_Information given:_
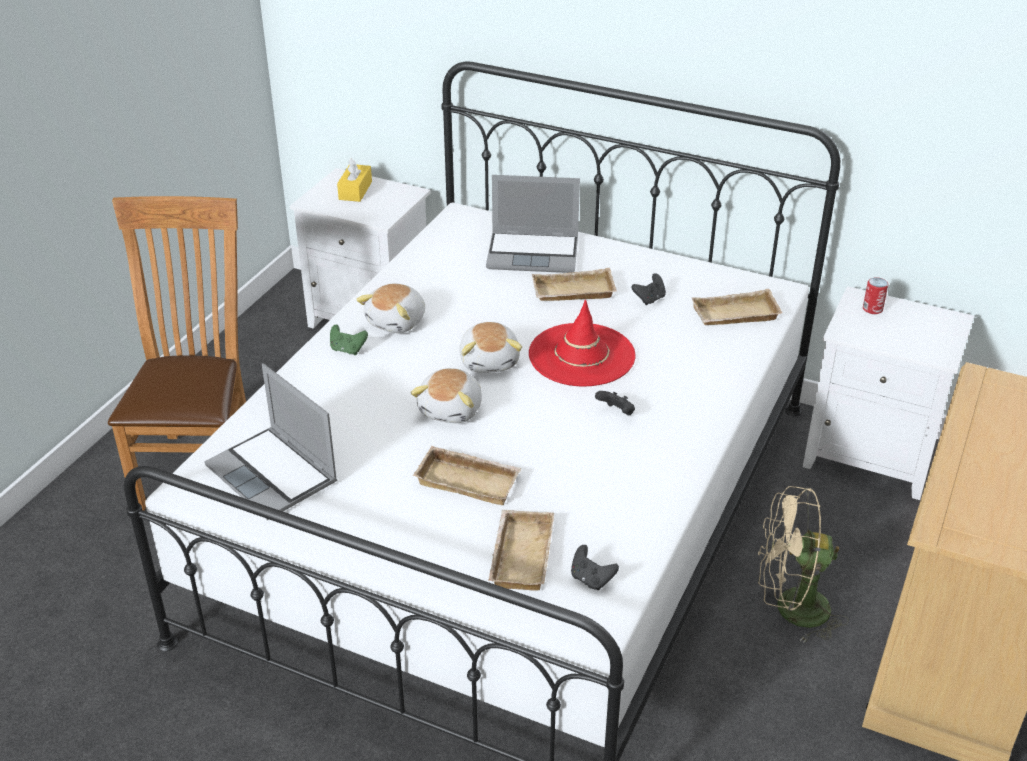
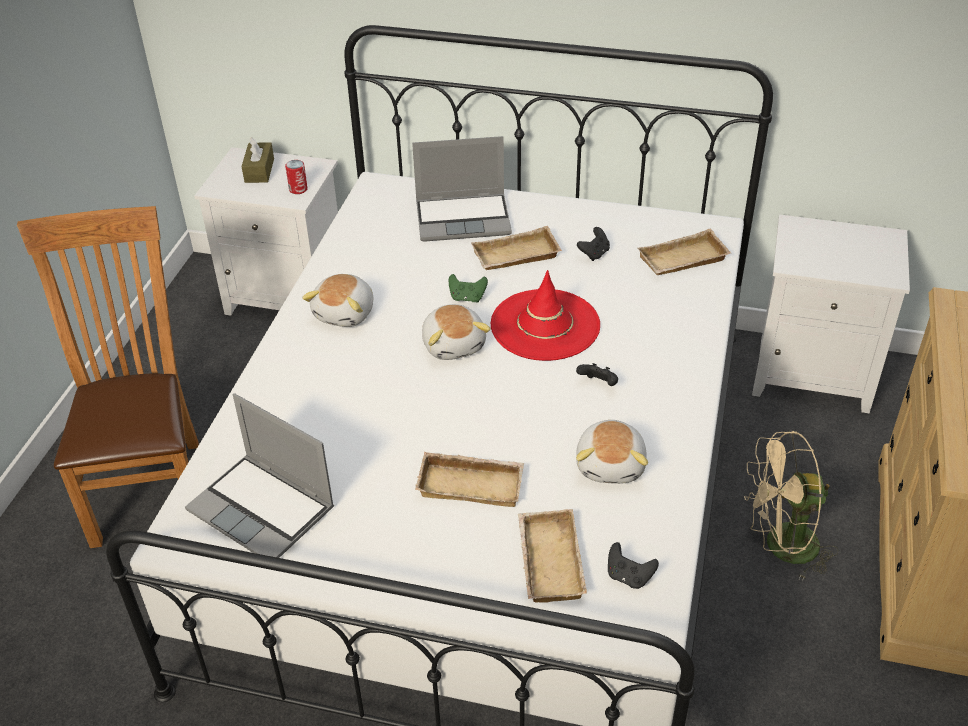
camera: 10 degrees left, 5 degrees up
(347, 350) = (302, 352): green game controller -> green game controller (467, 298)
(355, 190) = (259, 170): yellow tissue box -> brown tissue box
(452, 409) = (431, 405): plush toy -> plush toy (611, 464)
(872, 309) = (811, 236): can -> can (298, 189)

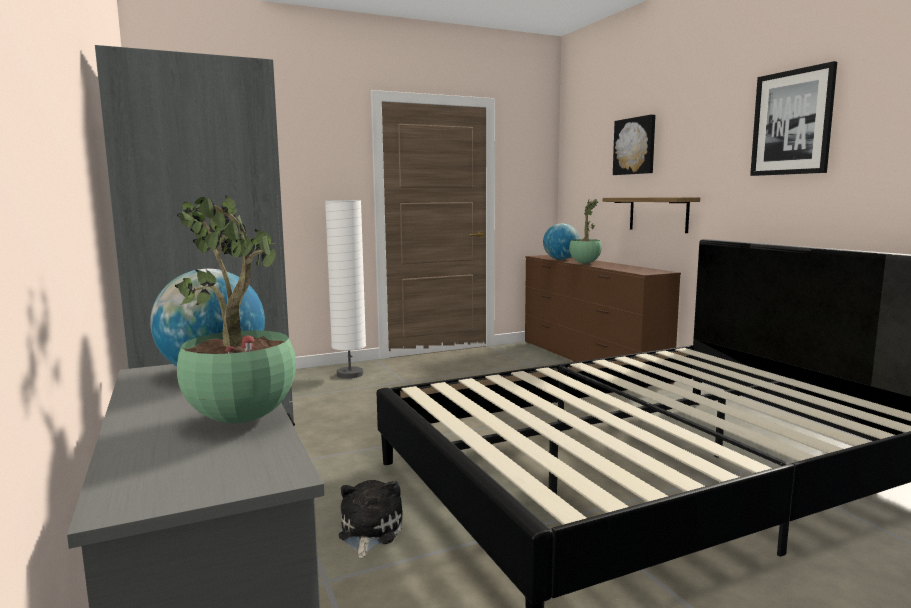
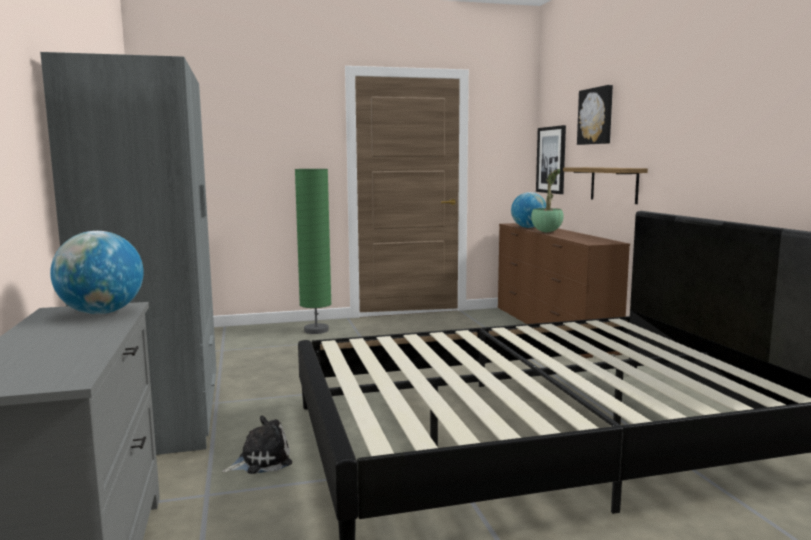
camera: 10 degrees right, 0 degrees up
(244, 420) = (85, 346): potted plant -> none
(350, 374) = (316, 330): white floor lamp -> green floor lamp
(368, 532) = (261, 461): plush toy -> plush toy turned 45 degrees clockwise
(792, 122) = (723, 95): picture -> picture (551, 160)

_Problem requirements:_ Exact repetition of all entries is required. The pictures should not appear.

_Response box:_
camera: 10 degrees left, 5 degrees up
(347, 350) = (302, 352): green game controller -> green game controller (467, 298)
(355, 190) = (259, 170): yellow tissue box -> brown tissue box
(452, 409) = (431, 405): plush toy -> plush toy (611, 464)
(872, 309) = (811, 236): can -> can (298, 189)

camera: 10 degrees right, 0 degrees up
(244, 420) = (85, 346): potted plant -> none
(350, 374) = (316, 330): white floor lamp -> green floor lamp
(368, 532) = (261, 461): plush toy -> plush toy turned 45 degrees clockwise
(792, 122) = (723, 95): picture -> picture (551, 160)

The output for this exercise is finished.